Actually, I think it's interesting that I disagree on the Insane Villain as a 'get out of jail free', since insanity is more complex than you've made it out to be.
Usually insanity is caused by something, which is where the intricacy lies, as well as how they present their madness; I'd compare Johnny and Jim Moriarty in this instance. It is actually exponentially hard to write an insane character well, which is probably why it's hard to see a good one done. It's just insanity is easy to write badly. Like in Johnny, he's always at odds with himself and hallucinating, thinking he's doing the right thing, turns out he is and that though he is insane, what drove him insane and what people would call a product of his insanity actually exists, which for me creates an interesting loop.

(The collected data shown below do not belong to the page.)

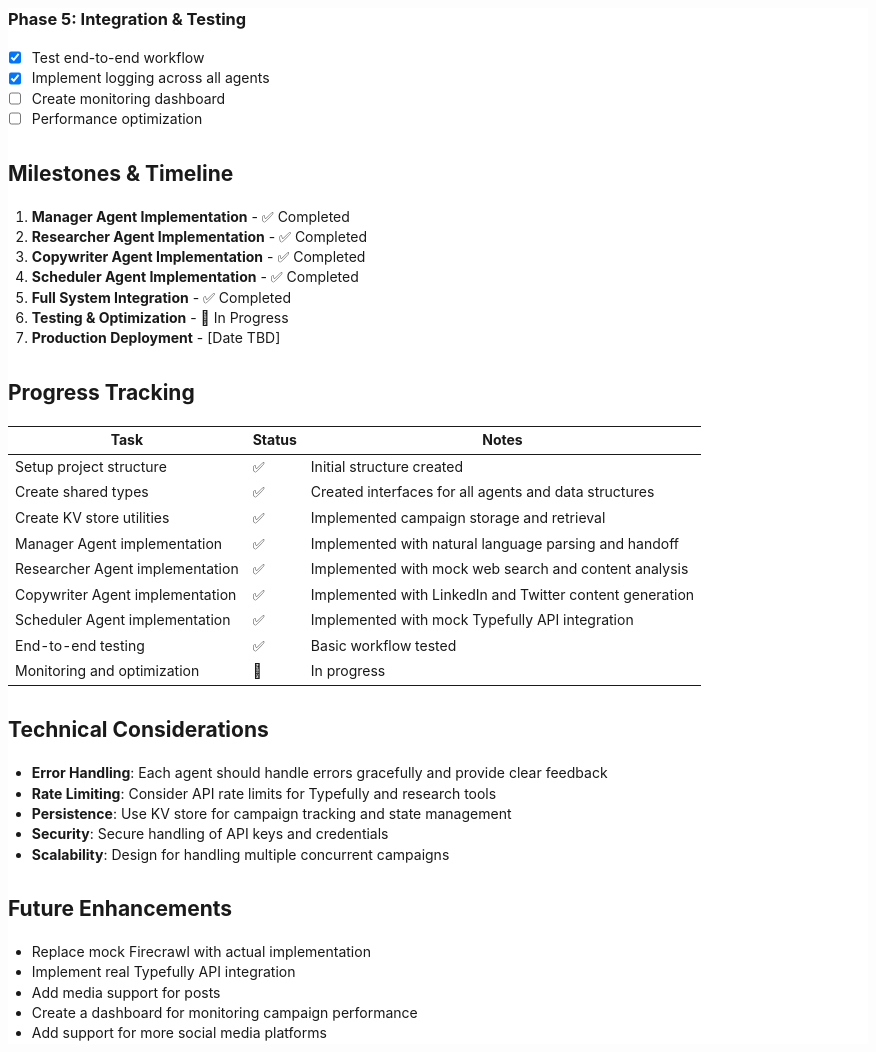 ### Phase 5: Integration & Testing
- [x] Test end-to-end workflow
- [x] Implement logging across all agents
- [ ] Create monitoring dashboard
- [ ] Performance optimization

## Milestones & Timeline
1. **Manager Agent Implementation** - ✅ Completed
2. **Researcher Agent Implementation** - ✅ Completed
3. **Copywriter Agent Implementation** - ✅ Completed
4. **Scheduler Agent Implementation** - ✅ Completed
5. **Full System Integration** - ✅ Completed
6. **Testing & Optimization** - 🔄 In Progress
7. **Production Deployment** - [Date TBD]

## Progress Tracking
| Task | Status | Notes |
|------|--------|-------|
| Setup project structure | ✅ | Initial structure created |
| Create shared types | ✅ | Created interfaces for all agents and data structures |
| Create KV store utilities | ✅ | Implemented campaign storage and retrieval |
| Manager Agent implementation | ✅ | Implemented with natural language parsing and handoff |
| Researcher Agent implementation | ✅ | Implemented with mock web search and content analysis |
| Copywriter Agent implementation | ✅ | Implemented with LinkedIn and Twitter content generation |
| Scheduler Agent implementation | ✅ | Implemented with mock Typefully API integration |
| End-to-end testing | ✅ | Basic workflow tested |
| Monitoring and optimization | 🔄 | In progress |

## Technical Considerations
- **Error Handling**: Each agent should handle errors gracefully and provide clear feedback
- **Rate Limiting**: Consider API rate limits for Typefully and research tools
- **Persistence**: Use KV store for campaign tracking and state management
- **Security**: Secure handling of API keys and credentials
- **Scalability**: Design for handling multiple concurrent campaigns

## Future Enhancements
- Replace mock Firecrawl with actual implementation
- Implement real Typefully API integration
- Add media support for posts
- Create a dashboard for monitoring campaign performance
- Add support for more social media platforms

Like my villain Amaterasu; her insanity is vastly complex and more to do with her species and a choice she makes that ultimate leads her to go crazy. However, she maintains a sane disposition and has fits of insanity, and slowly gets consumed by it. She's an insanity/back story/revenge-driven mix of a villain - and only a villain to the main characters and not to the world she's based in.
You can make lots from an insanity based villain but you have to know what you're doing and -especially for second creation- be creative. Like how none of my heroes are wholly good; the hero winning in this case will end a golden era, unfortunately he has no choice because that's what other main characters want. That and he's the reason she's insane in the first place and she's trying to kill him (which would actually end her insanity). Her insanity is less a mental illness rather than her mind actually breaking and falling apart.

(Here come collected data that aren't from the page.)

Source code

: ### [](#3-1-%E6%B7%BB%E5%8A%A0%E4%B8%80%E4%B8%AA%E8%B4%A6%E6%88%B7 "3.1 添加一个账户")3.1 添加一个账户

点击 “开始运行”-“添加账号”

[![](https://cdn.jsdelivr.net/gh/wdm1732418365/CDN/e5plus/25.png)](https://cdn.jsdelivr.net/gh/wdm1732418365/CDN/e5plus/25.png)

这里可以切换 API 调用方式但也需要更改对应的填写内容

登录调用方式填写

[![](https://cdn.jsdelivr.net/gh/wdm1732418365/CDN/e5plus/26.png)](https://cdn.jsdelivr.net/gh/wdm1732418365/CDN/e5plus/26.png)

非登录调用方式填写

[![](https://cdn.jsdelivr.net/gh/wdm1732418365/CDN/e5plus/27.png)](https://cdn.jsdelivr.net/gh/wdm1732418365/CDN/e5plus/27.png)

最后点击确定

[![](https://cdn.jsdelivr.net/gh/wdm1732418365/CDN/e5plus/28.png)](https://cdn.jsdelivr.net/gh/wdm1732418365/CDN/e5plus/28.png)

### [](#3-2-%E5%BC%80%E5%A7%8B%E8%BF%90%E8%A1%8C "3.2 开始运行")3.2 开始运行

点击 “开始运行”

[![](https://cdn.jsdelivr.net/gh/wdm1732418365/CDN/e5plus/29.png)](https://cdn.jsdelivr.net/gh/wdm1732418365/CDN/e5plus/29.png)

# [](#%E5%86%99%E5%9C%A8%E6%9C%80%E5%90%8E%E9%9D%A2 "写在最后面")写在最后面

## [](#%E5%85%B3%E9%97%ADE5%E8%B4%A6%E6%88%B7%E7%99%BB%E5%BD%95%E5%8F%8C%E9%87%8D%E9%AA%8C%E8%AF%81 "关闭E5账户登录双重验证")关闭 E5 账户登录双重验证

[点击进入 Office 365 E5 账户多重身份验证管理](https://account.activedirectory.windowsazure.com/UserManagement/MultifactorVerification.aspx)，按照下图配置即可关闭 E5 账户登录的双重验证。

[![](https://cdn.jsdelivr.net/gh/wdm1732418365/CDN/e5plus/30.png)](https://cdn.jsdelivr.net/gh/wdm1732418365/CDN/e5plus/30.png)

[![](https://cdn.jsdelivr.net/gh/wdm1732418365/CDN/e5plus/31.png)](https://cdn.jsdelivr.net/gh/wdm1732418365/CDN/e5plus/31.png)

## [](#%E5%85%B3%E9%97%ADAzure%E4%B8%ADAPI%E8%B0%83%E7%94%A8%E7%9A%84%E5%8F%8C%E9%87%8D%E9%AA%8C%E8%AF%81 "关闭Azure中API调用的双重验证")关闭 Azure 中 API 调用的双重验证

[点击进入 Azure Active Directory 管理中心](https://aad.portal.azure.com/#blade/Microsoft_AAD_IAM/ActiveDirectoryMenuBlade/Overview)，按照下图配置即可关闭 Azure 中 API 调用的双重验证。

I don't like making Good vs Evil. I know it's contradicting, but this is the only archetype I think that is the ultimate 'get out of jail free', since there needs to be no reasonable explanation for either sides other that 'they're good, they're evil'. However this is not based on the bad writing of this archetype rather than, too me, it simply seems lazy and takes the fun out of an otherwise good story. While I do respect your opinions, and I though the majority of this guide was very well written and overall informative, I just didn't agree with the insanity archetype.